Again, all it did was bail our Wall Street and the banks. That’s where the money was funneled into. As we said, this is the slowest economic recovery since 1949. What cheap money has created, here and in much of the world, are massive bubbles in equity and housing markets. Again, in capitalism there is no such thing as too-big-to fail. You rise and fall on your own merits.

What is really behind the Fed’s moves? You ask: Does the Fed lie, or is it really stupid? Well, what do you think?

Stupid liars. Read the Fed minutes that they withhold for five years. They didn’t have a clue that the Panic of ’08 was coming even after it arrived. And they are anti-gold, since the higher gold prices rise, the more it reflects how worthless over printed, devalued fiat currencies are.

Thus, they are liars by talking down the gold market by continually insinuating they will raise rates. In fact, go back to December 2015 when the Fed raised interest rates for the first time in over 9 years, and a measly 25 basis points at that. All we heard from FOMC members following their meeting was to expect four more hikes in 2016.

Now, here we are, in August 2016 and they raised interest rates the grand total of zero times this year. So yes, they are stupid liars.

What do you make of the Bank of England’s rate cut and stimulus program? Some say it’s radical.

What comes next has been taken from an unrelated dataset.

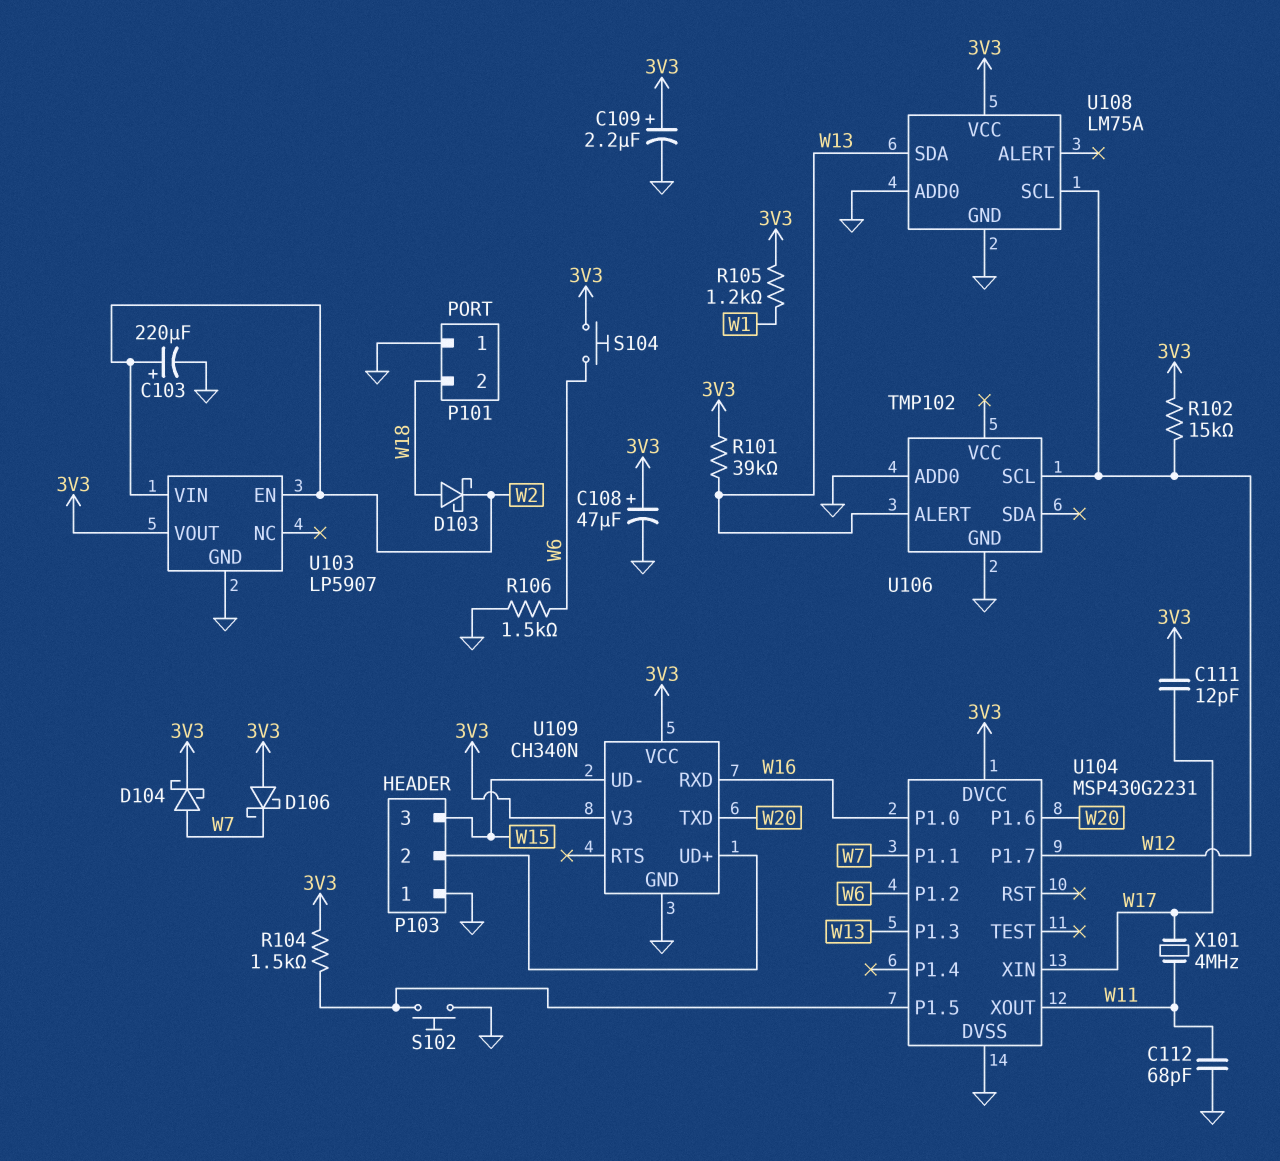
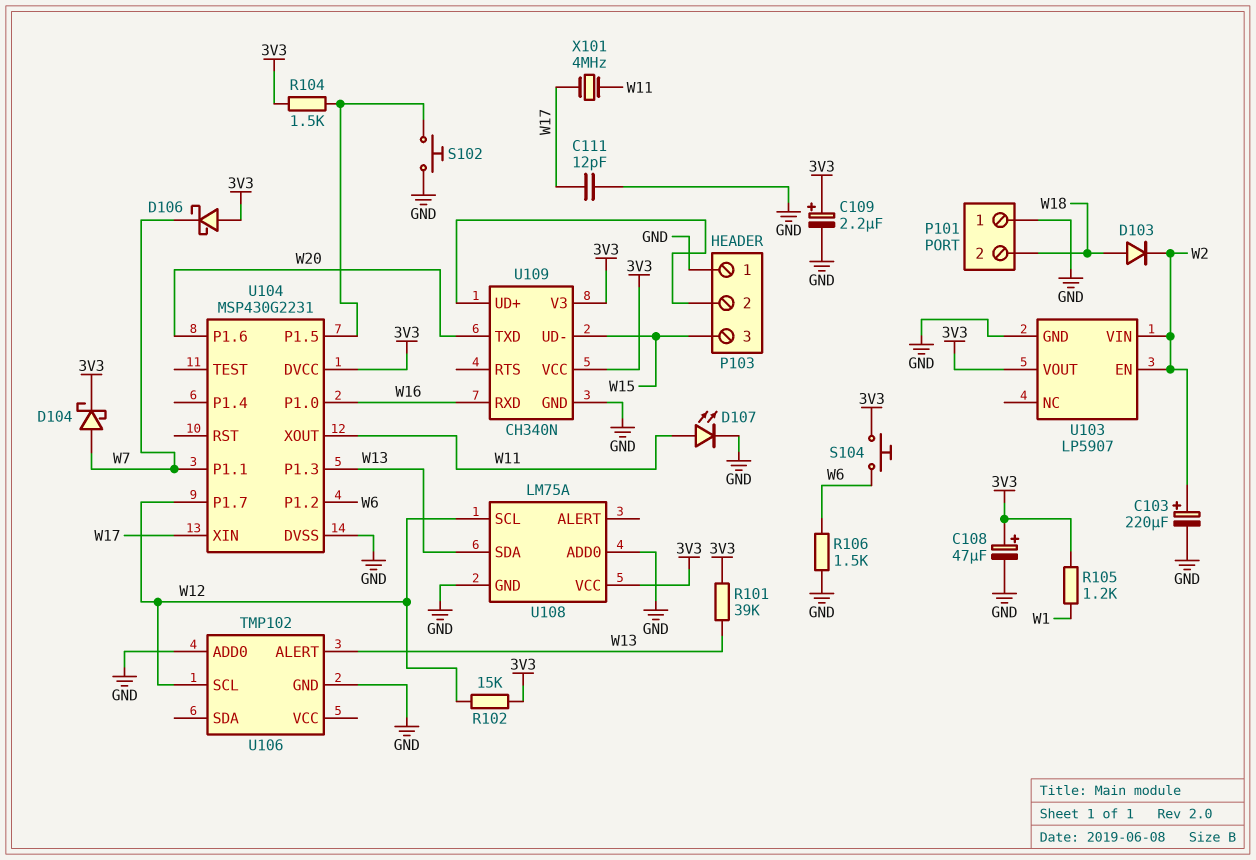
C111: 12pF (3V3, W17) -> 12pF (GND, W17)
C112: 68pF (GND, W11) -> none
D103: schottky (A W18, K W2) -> diode (A W18, K W2)
D107: none -> LED (A W11, K GND)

Desperate. The UK GDP was slowing down long before Brexit. It will hurt pensions, savers, insurance companies and banks that are already struggling and make life more expensive for its citizens as the pound loses value and import prices rise. The same holds true for other nations whose central banks crash down interest rates,  while doing nothing to restore economic growth or true price discovery. How much more global proof is needed that low rates and bond buying stimulus schemes do not boost GDP, raise wages or create living wage jobs?

What do you make of the Bank of Japan’s stimulus package?

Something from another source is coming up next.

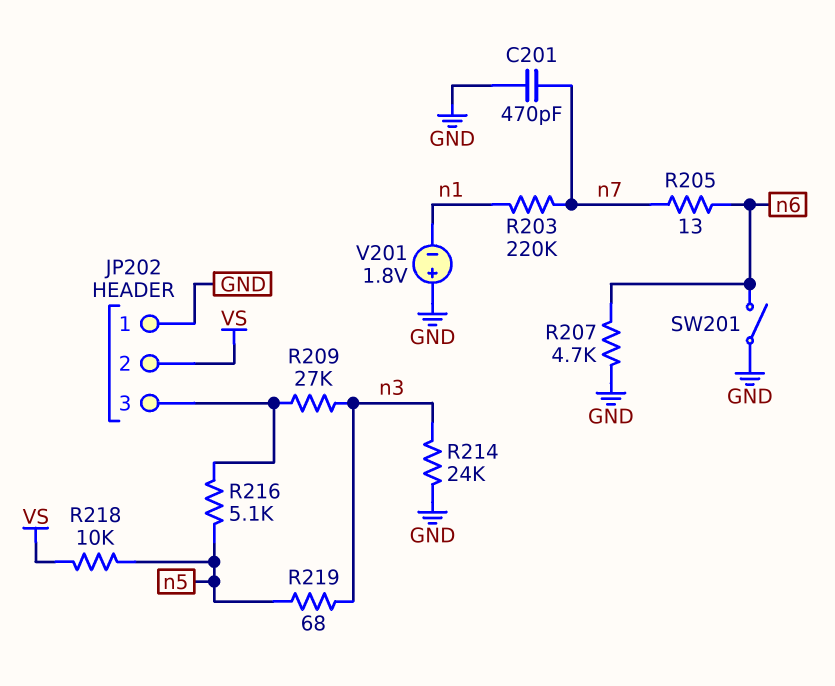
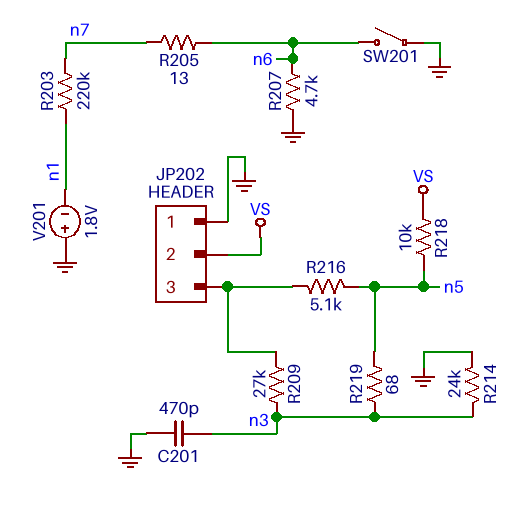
C201: 470pF (GND, n7) -> 470pF (GND, n3)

Too small to be meaningful and if it was larger it would only provide temporary relief.

What do you make of the Reserve Bank of Australia’s rate cut?

Same. It’s a desperate move. It will do nothing to increase job growth. Do nothing to reverse the decline in raw material exports to China who’s economy is also slowing down and will inflate the already over inflated Australian housing bubble. All these central banks do is buy time. When will they finally fail? It’s hard to forecast since they come with schemes undreamed of…like $17 trillion of bonds with negative yields…a first in the History of the World … parts one and two!